A little like being a teenager perhaps – suddenly you inherit all these hormones and freedom and strength and believe you are on the case and in control only to find out a decade later that – erm – you weren’t entirely as wise as you thought you were ;-)

In “Risk Debt In P2P – Examples” I covered eight key areas right now that P2Ps would be well advised to be looking to tighten up on:

i) Liquidity

Liquidity is so important in FS.

The tide always comes in and always goes out (or with the soon-to-be ISA the tsunami comes in once a year).

And as King Canute showed there ain’t nothing you can do about that no matter who you are.

All platforms rely on there being an incoming tide for anyone that needs to exit. However the irony of liquidity is that it isn’t there when it’s needed most.

Plus without some central clearing/marketplace/standard for P2P assets you are forced to sell your asset back to one player. Not the best way to get a competitive price perhaps.

All of which rather reminds me of the old days of life insurance policies and swaps before ISDA agreements.

ii) Principal vs Agent Risk

Not as black and white as it looks ;-)

iii) Provision Funds and the Art of Self-Insurance

I raised the question above about what’s the risk of your provision fund failing?

There’s another question. Who audited that? You? Or an independent authority?

As we know there is a whole world of actuaries and insurance capital directives to ensure that insurance companies have enough funds to cover claims. And it ain’t simple.

iv) Yield-Driven Marketing – Oooh, Ouch

P2Ps “headline numbers” are often/generally a complex model something like current yield minus fees minus projected losses [plus payments from provision fund]. 

Plenty of scope there for over-enthusiastic (or over-cautious) under-estimating of losses. Especially given this pernicious “single number” approach to estimates of loan losses.

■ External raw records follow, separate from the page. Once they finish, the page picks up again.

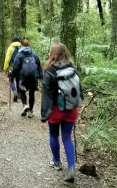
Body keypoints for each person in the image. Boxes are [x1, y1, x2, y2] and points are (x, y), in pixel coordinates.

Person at [40, 43, 83, 185]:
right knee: (67, 138)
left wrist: (43, 116)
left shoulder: (50, 71)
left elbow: (46, 96)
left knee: (54, 135)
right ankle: (71, 168)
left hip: (55, 111)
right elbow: (79, 91)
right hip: (71, 109)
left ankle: (57, 162)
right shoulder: (73, 69)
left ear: (52, 54)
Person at [12, 39, 43, 118]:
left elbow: (15, 67)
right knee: (32, 94)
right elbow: (39, 65)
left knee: (22, 92)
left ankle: (25, 105)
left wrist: (13, 76)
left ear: (21, 45)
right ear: (29, 45)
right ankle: (31, 111)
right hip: (33, 77)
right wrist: (41, 76)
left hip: (23, 77)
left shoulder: (19, 54)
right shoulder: (34, 53)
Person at [4, 36, 22, 102]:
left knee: (11, 80)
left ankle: (14, 92)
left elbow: (7, 59)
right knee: (18, 80)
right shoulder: (21, 48)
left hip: (11, 68)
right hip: (20, 69)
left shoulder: (10, 48)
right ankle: (19, 94)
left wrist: (5, 68)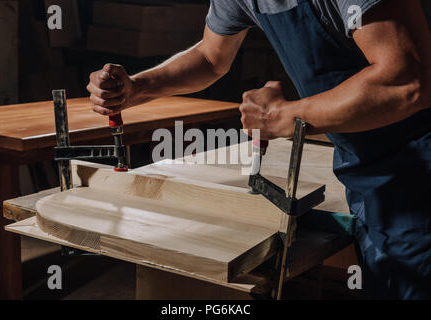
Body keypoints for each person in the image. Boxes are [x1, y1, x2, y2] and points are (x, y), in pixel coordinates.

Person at [86, 0, 431, 299]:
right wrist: (137, 88)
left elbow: (408, 80)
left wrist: (283, 116)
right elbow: (210, 57)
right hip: (368, 169)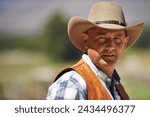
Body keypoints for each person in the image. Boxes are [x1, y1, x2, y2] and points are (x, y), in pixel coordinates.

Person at [46, 2, 144, 100]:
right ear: (86, 41)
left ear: (125, 42)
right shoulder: (72, 84)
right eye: (101, 38)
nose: (111, 47)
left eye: (118, 39)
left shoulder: (117, 87)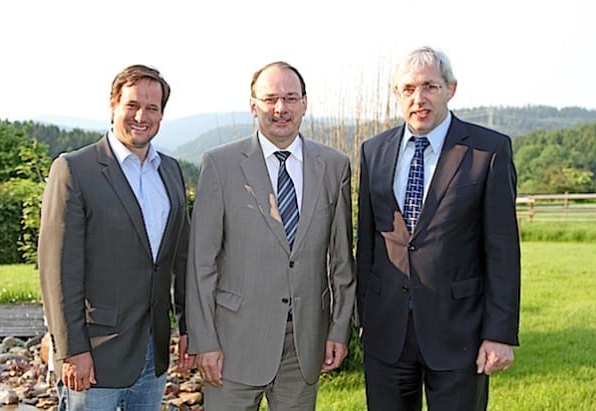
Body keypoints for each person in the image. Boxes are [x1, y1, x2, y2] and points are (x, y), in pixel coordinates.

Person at [356, 46, 521, 410]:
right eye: (409, 89)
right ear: (397, 94)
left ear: (451, 89)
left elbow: (503, 250)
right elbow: (367, 244)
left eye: (430, 86)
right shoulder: (374, 152)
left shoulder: (487, 151)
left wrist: (499, 334)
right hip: (387, 333)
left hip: (459, 333)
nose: (419, 99)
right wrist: (363, 317)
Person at [186, 61, 356, 410]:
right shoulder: (220, 165)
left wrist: (339, 329)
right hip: (233, 344)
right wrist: (204, 341)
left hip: (304, 345)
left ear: (305, 104)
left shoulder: (334, 167)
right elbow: (201, 263)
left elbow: (341, 262)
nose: (281, 109)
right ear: (253, 105)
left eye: (291, 98)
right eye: (270, 99)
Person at [38, 64, 194, 410]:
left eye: (152, 108)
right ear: (113, 105)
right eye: (132, 105)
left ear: (162, 114)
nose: (141, 116)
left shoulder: (169, 170)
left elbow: (181, 259)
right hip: (95, 354)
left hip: (153, 352)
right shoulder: (75, 169)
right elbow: (57, 272)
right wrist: (72, 350)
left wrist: (189, 328)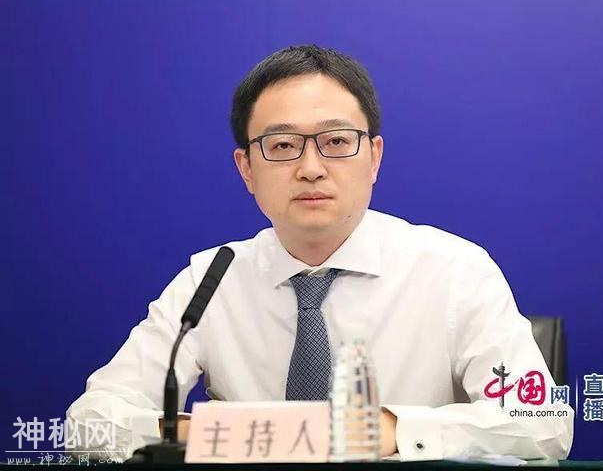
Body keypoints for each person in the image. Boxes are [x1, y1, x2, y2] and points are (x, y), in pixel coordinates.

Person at [66, 45, 573, 461]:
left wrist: (389, 430)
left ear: (373, 158)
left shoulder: (455, 271)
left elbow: (542, 423)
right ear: (247, 169)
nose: (311, 168)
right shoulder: (212, 279)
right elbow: (90, 423)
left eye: (335, 141)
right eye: (283, 146)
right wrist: (223, 435)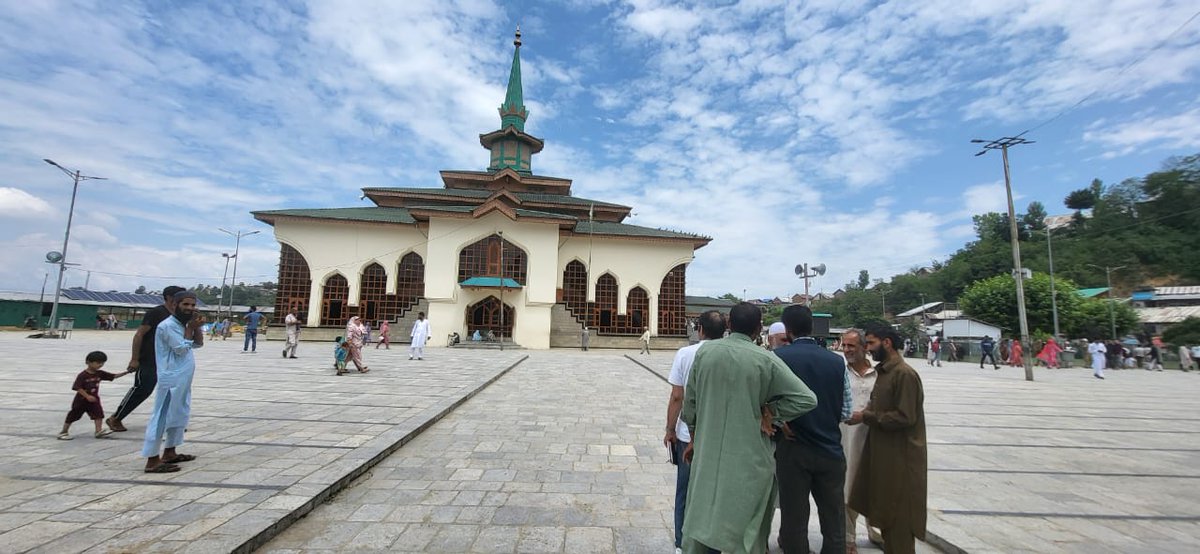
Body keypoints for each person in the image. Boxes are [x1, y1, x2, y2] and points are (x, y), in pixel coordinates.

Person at [680, 302, 818, 554]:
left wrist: (693, 437)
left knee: (700, 515)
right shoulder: (765, 359)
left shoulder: (706, 353)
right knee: (748, 529)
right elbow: (807, 398)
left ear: (729, 324)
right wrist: (771, 413)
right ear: (758, 328)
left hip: (708, 452)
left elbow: (690, 404)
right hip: (750, 458)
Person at [773, 305, 852, 554]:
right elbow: (846, 411)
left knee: (794, 518)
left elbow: (765, 402)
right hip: (830, 449)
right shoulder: (836, 361)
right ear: (811, 327)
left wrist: (781, 421)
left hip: (793, 450)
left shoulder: (778, 358)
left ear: (787, 329)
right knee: (834, 519)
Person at [848, 323, 928, 554]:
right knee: (886, 519)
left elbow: (905, 416)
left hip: (901, 461)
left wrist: (866, 416)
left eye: (871, 343)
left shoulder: (904, 374)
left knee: (899, 523)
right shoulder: (885, 372)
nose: (868, 348)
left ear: (887, 343)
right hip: (885, 458)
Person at [664, 310, 724, 553]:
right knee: (715, 493)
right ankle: (713, 544)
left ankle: (682, 543)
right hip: (719, 435)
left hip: (687, 435)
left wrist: (670, 429)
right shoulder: (729, 355)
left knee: (684, 491)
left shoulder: (685, 354)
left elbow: (677, 396)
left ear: (700, 329)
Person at [142, 291, 205, 474]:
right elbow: (180, 349)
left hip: (183, 378)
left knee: (179, 413)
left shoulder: (182, 324)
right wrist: (190, 328)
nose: (189, 308)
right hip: (171, 378)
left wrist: (196, 327)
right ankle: (152, 459)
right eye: (185, 304)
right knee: (162, 416)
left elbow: (197, 344)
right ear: (175, 305)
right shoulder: (167, 325)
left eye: (192, 305)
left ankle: (170, 451)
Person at [107, 285, 184, 433]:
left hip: (170, 360)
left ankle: (169, 422)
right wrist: (134, 359)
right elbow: (139, 335)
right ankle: (116, 418)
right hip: (150, 359)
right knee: (143, 389)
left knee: (172, 391)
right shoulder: (156, 313)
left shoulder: (179, 316)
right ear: (169, 297)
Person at [840, 330, 884, 553]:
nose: (846, 350)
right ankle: (849, 538)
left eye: (851, 346)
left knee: (877, 488)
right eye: (844, 346)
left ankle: (876, 532)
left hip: (875, 440)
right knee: (848, 488)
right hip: (847, 441)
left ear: (864, 347)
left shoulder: (879, 374)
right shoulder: (840, 373)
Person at [59, 351, 130, 440]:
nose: (100, 365)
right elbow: (77, 387)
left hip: (94, 400)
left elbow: (113, 376)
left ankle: (98, 431)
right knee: (73, 415)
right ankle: (64, 431)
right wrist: (87, 396)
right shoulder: (82, 375)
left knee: (98, 414)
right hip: (81, 400)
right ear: (88, 362)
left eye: (102, 363)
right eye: (98, 363)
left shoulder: (99, 373)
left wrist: (126, 372)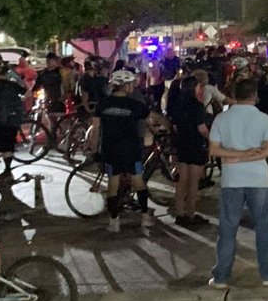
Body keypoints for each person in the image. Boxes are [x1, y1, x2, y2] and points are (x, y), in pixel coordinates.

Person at [208, 78, 268, 288]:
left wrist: (237, 157)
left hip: (232, 179)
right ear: (255, 96)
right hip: (258, 179)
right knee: (264, 227)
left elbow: (214, 150)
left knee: (228, 229)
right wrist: (248, 155)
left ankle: (221, 276)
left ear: (235, 95)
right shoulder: (264, 119)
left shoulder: (222, 119)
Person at [91, 70, 155, 233]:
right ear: (125, 86)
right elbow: (149, 121)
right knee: (138, 182)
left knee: (112, 185)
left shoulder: (103, 104)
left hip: (110, 150)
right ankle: (145, 217)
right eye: (132, 84)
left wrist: (93, 148)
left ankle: (114, 221)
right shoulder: (135, 105)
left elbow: (96, 128)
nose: (133, 87)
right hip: (131, 150)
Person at [169, 76, 212, 226]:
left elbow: (174, 126)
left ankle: (179, 213)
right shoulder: (197, 106)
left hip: (182, 143)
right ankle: (191, 214)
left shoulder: (178, 104)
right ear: (194, 88)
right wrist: (210, 138)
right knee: (194, 181)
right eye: (199, 86)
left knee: (182, 180)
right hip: (195, 144)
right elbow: (202, 128)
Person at [0, 62, 25, 180]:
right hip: (14, 117)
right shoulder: (13, 84)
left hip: (0, 117)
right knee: (9, 143)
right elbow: (26, 92)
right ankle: (7, 169)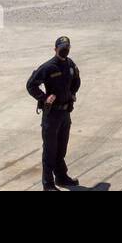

Imagine if the Bank of England just published a number not a cone for its inflation forecast.  Just like budget numbers they would always be high or low and scot-free.  Compare this to the grown-up habit of providing a range – then you know how often they fell in or out of their expected envelope.

v) Transparency

It’s all relative – and utterly meaningless without any stats about how many data points are released about a loan.

vi) Cherry Picking

In a world of retail and institutional money “standards vary” as to how pari passu platforms treat the two categories and how disclosed it all is.

vii) Legal Debt

Just like Tech Debt and Risk Debt, startups/scaleups incur legal debt. 

Plenty of lawyers have given me plenty of examples where the ship’s hull isn’t sealed as well as it might be. A little stormy sea and soon one will find new leaks in many ships.

viii) Cyber Risk, Fraud et al

It’s a worry for everyone. 

Of course everyone does something about it.  However when the Chairman of HSBC says it’s one of the major risks a bank faces you can be sure the #newFS crowd (ha!) aren’t immune.

Conclusion

As poacher, gamekeeper and consultant in an ever-changing FS world over thirty years I have time and time again seen the pattern of over-confident growth. Of risk appetites slowly increasing day by day. Of hubris slowly increasing day by day. Of one in a million events arriving seemingly every other year.

The “proven structural answer” to FS risk crises is narrow, simple, siloed activities, clearly and simply regulated.

Inside FS firms - and I have seen more than a few - large and small, old and new, I have lived through many ways of “cutting the cake”.

The only thing you can do in an uncertain world is to stay on the case.

P2Ps need a process for ongoing capture, tracking, and management of ALL risks that might derail them and their lenders/investors.

Having been in FS before CROs existed, I have lived and breathed a world where there is no-one whose sole task it is to keep track of EVERYTHING firmwide that can derail the firm.

  

If we are to avoid “Deja-Vu All Over Again” P2Ps should learn from the mistakes of #oldFS and get a firmwide CRO not just the silo-ed credit and compliance functions (“necessary but not sufficient”).